» **TASK PROMPT**:
In the text on escaping wildcards in SQL LIKE patterns, what does the writer call the only real solution?
EXTRACT TO READ Start Marker
Yeah, this is a real mess. Both MySQL and PostgreSQL use backslash-escapes for this by default. This is a terrible pain if you're also escaping the string again with backslashes instead of using parameterisation, and it's also incorrect according to ANSI SQL:1992, which says there are by default no extra escape characters on top of normal string escaping, and hence no way to include a literal %
or _
.
I would presume the simple backslash-replace method also goes wrong if you turn off the backslash-escapes (which are themselves non-compliant with ANSI SQL), using NO_BACKSLASH_ESCAPE
sql_mode in MySQL or standard_conforming_strings
conf in PostgreSQL (which the PostgreSQL devs have been threatening to do for a couple of versions now).
The only real solution is to use the little-known LIKE...ESCAPE
syntax to specify an explicit escape character for the LIKE
-pattern. This gets used instead of the backslash-escape in MySQL and PostgreSQL, making them conform to what everyone else does and giving a guaranteed way to include the out-of-band characters. For example with the =
sign as an escape:
# look for term anywhere within title
term= term.replace('=', '==').replace('%', '=%').replace('_', '=_')
EXTRACT TO READ End Marker
DATASET Start Marker
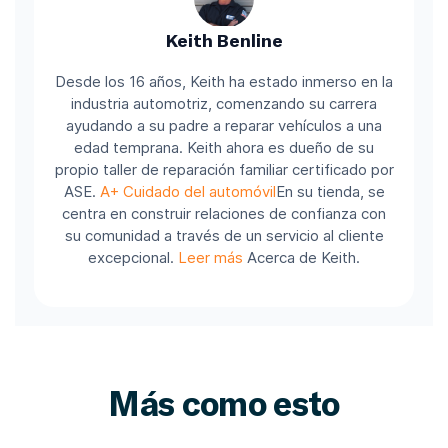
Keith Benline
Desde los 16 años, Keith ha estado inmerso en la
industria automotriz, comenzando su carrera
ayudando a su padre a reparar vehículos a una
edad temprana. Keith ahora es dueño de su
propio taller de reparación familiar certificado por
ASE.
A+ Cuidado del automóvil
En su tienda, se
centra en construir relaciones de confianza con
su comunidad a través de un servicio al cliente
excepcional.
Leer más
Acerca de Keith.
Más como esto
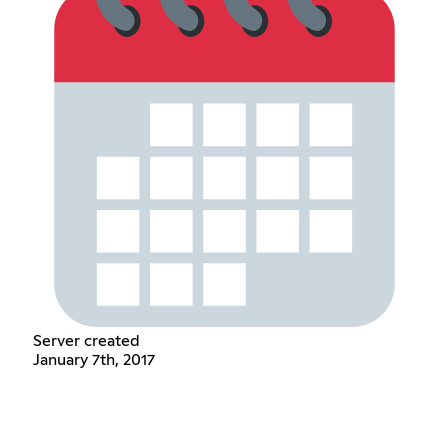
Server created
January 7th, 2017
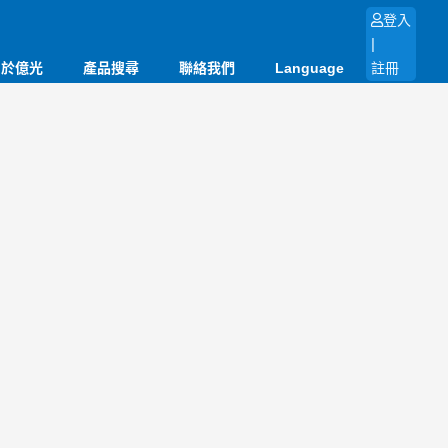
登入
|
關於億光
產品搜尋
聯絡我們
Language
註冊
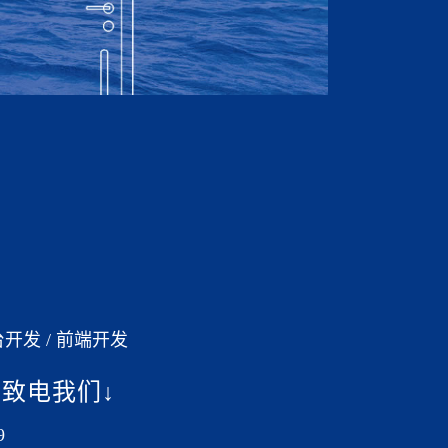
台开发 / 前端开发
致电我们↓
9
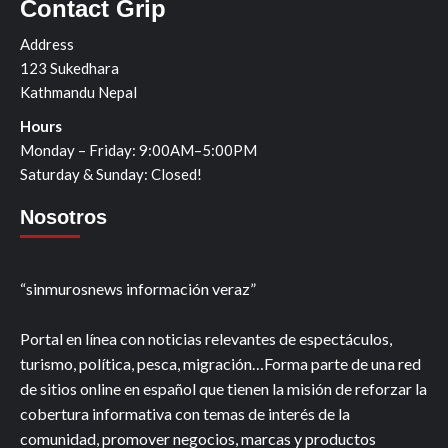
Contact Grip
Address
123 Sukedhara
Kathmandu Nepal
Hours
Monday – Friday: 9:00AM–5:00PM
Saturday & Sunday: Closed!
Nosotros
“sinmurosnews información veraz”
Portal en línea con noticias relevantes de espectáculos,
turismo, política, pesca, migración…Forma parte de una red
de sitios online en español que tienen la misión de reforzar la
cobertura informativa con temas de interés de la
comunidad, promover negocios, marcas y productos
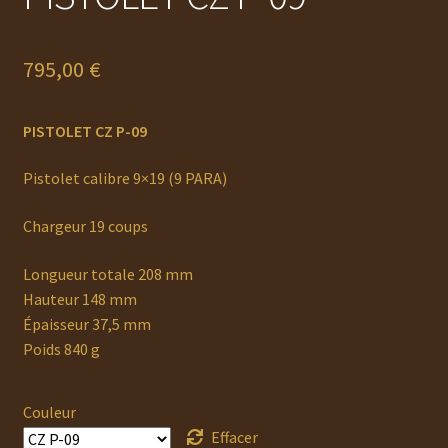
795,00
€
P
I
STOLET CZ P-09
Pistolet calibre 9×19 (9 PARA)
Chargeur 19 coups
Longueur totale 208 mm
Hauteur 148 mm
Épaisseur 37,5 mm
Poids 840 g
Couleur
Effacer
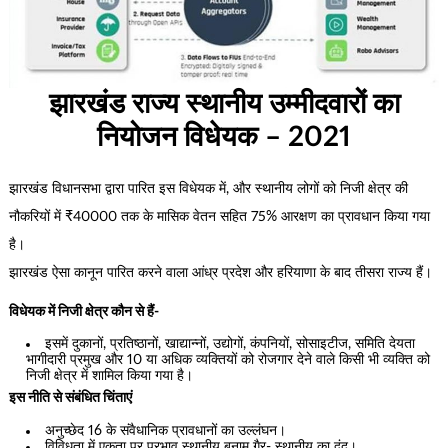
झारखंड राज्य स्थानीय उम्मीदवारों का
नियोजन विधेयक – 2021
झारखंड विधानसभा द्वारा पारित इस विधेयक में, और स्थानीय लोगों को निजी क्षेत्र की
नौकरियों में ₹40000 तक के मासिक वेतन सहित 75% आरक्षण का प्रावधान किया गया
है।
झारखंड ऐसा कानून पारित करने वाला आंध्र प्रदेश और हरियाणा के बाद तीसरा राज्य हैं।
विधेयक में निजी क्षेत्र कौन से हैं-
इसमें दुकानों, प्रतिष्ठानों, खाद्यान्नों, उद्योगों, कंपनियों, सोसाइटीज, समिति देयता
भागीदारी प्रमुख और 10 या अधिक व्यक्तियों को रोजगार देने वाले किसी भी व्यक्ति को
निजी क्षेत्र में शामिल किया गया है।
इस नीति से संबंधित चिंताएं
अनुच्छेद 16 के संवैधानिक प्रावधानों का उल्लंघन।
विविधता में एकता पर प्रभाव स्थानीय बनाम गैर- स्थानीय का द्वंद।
DATASET End Marker
» **SOLUTION TO THE EXERCISE**:
Using the LIKE...ESCAPE syntax to specify an explicit escape character for the LIKE pattern.